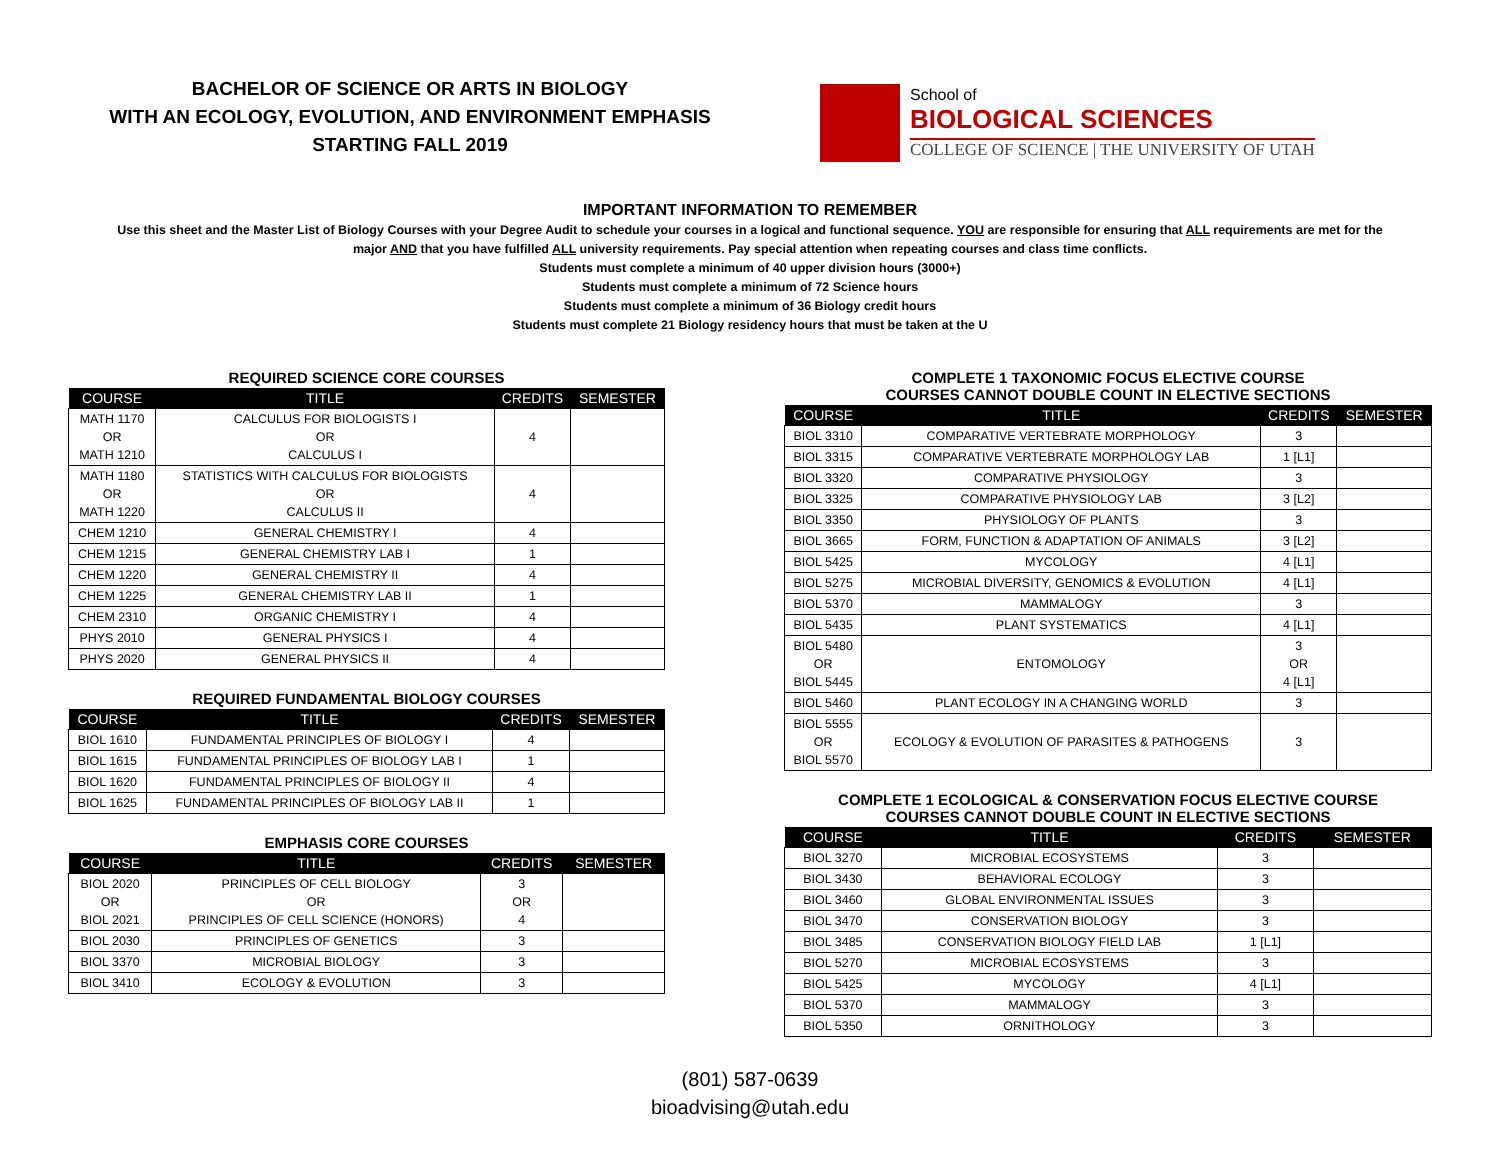BACHELOR OF SCIENCE OR ARTS IN BIOLOGY
WITH AN ECOLOGY, EVOLUTION, AND ENVIRONMENT EMPHASIS
STARTING FALL 2019
School of
BIOLOGICAL SCIENCES
COLLEGE OF SCIENCE | THE UNIVERSITY OF UTAH
IMPORTANT INFORMATION TO REMEMBER
Use this sheet and the Master List of Biology Courses with your Degree Audit to schedule your courses in a logical and functional sequence. YOU are responsible for ensuring that ALL requirements are met for the
major AND that you have fulfilled ALL university requirements. Pay special attention when repeating courses and class time conflicts.
Students must complete a minimum of 40 upper division hours (3000+)
Students must complete a minimum of 72 Science hours
Students must complete a minimum of 36 Biology credit hours
Students must complete 21 Biology residency hours that must be taken at the U
REQUIRED SCIENCE CORE COURSES
| COURSE | TITLE | CREDITS | SEMESTER |
| --- | --- | --- | --- |
| MATH 1170 OR MATH 1210 | CALCULUS FOR BIOLOGISTS I OR CALCULUS I | 4 | |
| MATH 1180 OR MATH 1220 | STATISTICS WITH CALCULUS FOR BIOLOGISTS OR CALCULUS II | 4 | |
| CHEM 1210 | GENERAL CHEMISTRY I | 4 | |
| CHEM 1215 | GENERAL CHEMISTRY LAB I | 1 | |
| CHEM 1220 | GENERAL CHEMISTRY II | 4 | |
| CHEM 1225 | GENERAL CHEMISTRY LAB II | 1 | |
| CHEM 2310 | ORGANIC CHEMISTRY I | 4 | |
| PHYS 2010 | GENERAL PHYSICS I | 4 | |
| PHYS 2020 | GENERAL PHYSICS II | 4 | |
REQUIRED FUNDAMENTAL BIOLOGY COURSES
| COURSE | TITLE | CREDITS | SEMESTER |
| --- | --- | --- | --- |
| BIOL 1610 | FUNDAMENTAL PRINCIPLES OF BIOLOGY I | 4 | |
| BIOL 1615 | FUNDAMENTAL PRINCIPLES OF BIOLOGY LAB I | 1 | |
| BIOL 1620 | FUNDAMENTAL PRINCIPLES OF BIOLOGY II | 4 | |
| BIOL 1625 | FUNDAMENTAL PRINCIPLES OF BIOLOGY LAB II | 1 | |
EMPHASIS CORE COURSES
| COURSE | TITLE | CREDITS | SEMESTER |
| --- | --- | --- | --- |
| BIOL 2020 OR BIOL 2021 | PRINCIPLES OF CELL BIOLOGY OR PRINCIPLES OF CELL SCIENCE (HONORS) | 3 OR 4 | |
| BIOL 2030 | PRINCIPLES OF GENETICS | 3 | |
| BIOL 3370 | MICROBIAL BIOLOGY | 3 | |
| BIOL 3410 | ECOLOGY & EVOLUTION | 3 | |
COMPLETE 1 TAXONOMIC FOCUS ELECTIVE COURSE
COURSES CANNOT DOUBLE COUNT IN ELECTIVE SECTIONS
| COURSE | TITLE | CREDITS | SEMESTER |
| --- | --- | --- | --- |
| BIOL 3310 | COMPARATIVE VERTEBRATE MORPHOLOGY | 3 | |
| BIOL 3315 | COMPARATIVE VERTEBRATE MORPHOLOGY LAB | 1 [L1] | |
| BIOL 3320 | COMPARATIVE PHYSIOLOGY | 3 | |
| BIOL 3325 | COMPARATIVE PHYSIOLOGY LAB | 3 [L2] | |
| BIOL 3350 | PHYSIOLOGY OF PLANTS | 3 | |
| BIOL 3665 | FORM, FUNCTION & ADAPTATION OF ANIMALS | 3 [L2] | |
| BIOL 5425 | MYCOLOGY | 4 [L1] | |
| BIOL 5275 | MICROBIAL DIVERSITY, GENOMICS & EVOLUTION | 4 [L1] | |
| BIOL 5370 | MAMMALOGY | 3 | |
| BIOL 5435 | PLANT SYSTEMATICS | 4 [L1] | |
| BIOL 5480 OR BIOL 5445 | ENTOMOLOGY | 3 OR 4 [L1] | |
| BIOL 5460 | PLANT ECOLOGY IN A CHANGING WORLD | 3 | |
| BIOL 5555 OR BIOL 5570 | ECOLOGY & EVOLUTION OF PARASITES & PATHOGENS | 3 | |
COMPLETE 1 ECOLOGICAL & CONSERVATION FOCUS ELECTIVE COURSE
COURSES CANNOT DOUBLE COUNT IN ELECTIVE SECTIONS
| COURSE | TITLE | CREDITS | SEMESTER |
| --- | --- | --- | --- |
| BIOL 3270 | MICROBIAL ECOSYSTEMS | 3 | |
| BIOL 3430 | BEHAVIORAL ECOLOGY | 3 | |
| BIOL 3460 | GLOBAL ENVIRONMENTAL ISSUES | 3 | |
| BIOL 3470 | CONSERVATION BIOLOGY | 3 | |
| BIOL 3485 | CONSERVATION BIOLOGY FIELD LAB | 1 [L1] | |
| BIOL 5270 | MICROBIAL ECOSYSTEMS | 3 | |
| BIOL 5425 | MYCOLOGY | 4 [L1] | |
| BIOL 5370 | MAMMALOGY | 3 | |
| BIOL 5350 | ORNITHOLOGY | 3 | |
(801) 587-0639
bioadvising@utah.edu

+---+

- _TASK_
Would you copy out every line of the data above exactly, minus the pictures?

- _REPLY TO THE TASK_
BACHELOR OF SCIENCE OR ARTS IN BIOLOGY
WITH AN ECOLOGY, EVOLUTION, AND ENVIRONMENT EMPHASIS
STARTING FALL 2019
School of
BIOLOGICAL SCIENCES
COLLEGE OF SCIENCE | THE UNIVERSITY OF UTAH
IMPORTANT INFORMATION TO REMEMBER
Use this sheet and the Master List of Biology Courses with your Degree Audit to schedule your courses in a logical and functional sequence. YOU are responsible for ensuring that ALL requirements are met for the
major AND that you have fulfilled ALL university requirements. Pay special attention when repeating courses and class time conflicts.
Students must complete a minimum of 40 upper division hours (3000+)
Students must complete a minimum of 72 Science hours
Students must complete a minimum of 36 Biology credit hours
Students must complete 21 Biology residency hours that must be taken at the U
REQUIRED SCIENCE CORE COURSES
| COURSE | TITLE | CREDITS | SEMESTER |
| --- | --- | --- | --- |
| MATH 1170 OR MATH 1210 | CALCULUS FOR BIOLOGISTS I OR CALCULUS I | 4 | |
| MATH 1180 OR MATH 1220 | STATISTICS WITH CALCULUS FOR BIOLOGISTS OR CALCULUS II | 4 | |
| CHEM 1210 | GENERAL CHEMISTRY I | 4 | |
| CHEM 1215 | GENERAL CHEMISTRY LAB I | 1 | |
| CHEM 1220 | GENERAL CHEMISTRY II | 4 | |
| CHEM 1225 | GENERAL CHEMISTRY LAB II | 1 | |
| CHEM 2310 | ORGANIC CHEMISTRY I | 4 | |
| PHYS 2010 | GENERAL PHYSICS I | 4 | |
| PHYS 2020 | GENERAL PHYSICS II | 4 | |
REQUIRED FUNDAMENTAL BIOLOGY COURSES
| COURSE | TITLE | CREDITS | SEMESTER |
| --- | --- | --- | --- |
| BIOL 1610 | FUNDAMENTAL PRINCIPLES OF BIOLOGY I | 4 | |
| BIOL 1615 | FUNDAMENTAL PRINCIPLES OF BIOLOGY LAB I | 1 | |
| BIOL 1620 | FUNDAMENTAL PRINCIPLES OF BIOLOGY II | 4 | |
| BIOL 1625 | FUNDAMENTAL PRINCIPLES OF BIOLOGY LAB II | 1 | |
EMPHASIS CORE COURSES
| COURSE | TITLE | CREDITS | SEMESTER |
| --- | --- | --- | --- |
| BIOL 2020 OR BIOL 2021 | PRINCIPLES OF CELL BIOLOGY OR PRINCIPLES OF CELL SCIENCE (HONORS) | 3 OR 4 | |
| BIOL 2030 | PRINCIPLES OF GENETICS | 3 | |
| BIOL 3370 | MICROBIAL BIOLOGY | 3 | |
| BIOL 3410 | ECOLOGY & EVOLUTION | 3 | |
COMPLETE 1 TAXONOMIC FOCUS ELECTIVE COURSE
COURSES CANNOT DOUBLE COUNT IN ELECTIVE SECTIONS
| COURSE | TITLE | CREDITS | SEMESTER |
| --- | --- | --- | --- |
| BIOL 3310 | COMPARATIVE VERTEBRATE MORPHOLOGY | 3 | |
| BIOL 3315 | COMPARATIVE VERTEBRATE MORPHOLOGY LAB | 1 [L1] | |
| BIOL 3320 | COMPARATIVE PHYSIOLOGY | 3 | |
| BIOL 3325 | COMPARATIVE PHYSIOLOGY LAB | 3 [L2] | |
| BIOL 3350 | PHYSIOLOGY OF PLANTS | 3 | |
| BIOL 3665 | FORM, FUNCTION & ADAPTATION OF ANIMALS | 3 [L2] | |
| BIOL 5425 | MYCOLOGY | 4 [L1] | |
| BIOL 5275 | MICROBIAL DIVERSITY, GENOMICS & EVOLUTION | 4 [L1] | |
| BIOL 5370 | MAMMALOGY | 3 | |
| BIOL 5435 | PLANT SYSTEMATICS | 4 [L1] | |
| BIOL 5480 OR BIOL 5445 | ENTOMOLOGY | 3 OR 4 [L1] | |
| BIOL 5460 | PLANT ECOLOGY IN A CHANGING WORLD | 3 | |
| BIOL 5555 OR BIOL 5570 | ECOLOGY & EVOLUTION OF PARASITES & PATHOGENS | 3 | |
COMPLETE 1 ECOLOGICAL & CONSERVATION FOCUS ELECTIVE COURSE
COURSES CANNOT DOUBLE COUNT IN ELECTIVE SECTIONS
| COURSE | TITLE | CREDITS | SEMESTER |
| --- | --- | --- | --- |
| BIOL 3270 | MICROBIAL ECOSYSTEMS | 3 | |
| BIOL 3430 | BEHAVIORAL ECOLOGY | 3 | |
| BIOL 3460 | GLOBAL ENVIRONMENTAL ISSUES | 3 | |
| BIOL 3470 | CONSERVATION BIOLOGY | 3 | |
| BIOL 3485 | CONSERVATION BIOLOGY FIELD LAB | 1 [L1] | |
| BIOL 5270 | MICROBIAL ECOSYSTEMS | 3 | |
| BIOL 5425 | MYCOLOGY | 4 [L1] | |
| BIOL 5370 | MAMMALOGY | 3 | |
| BIOL 5350 | ORNITHOLOGY | 3 | |
(801) 587-0639
bioadvising@utah.edu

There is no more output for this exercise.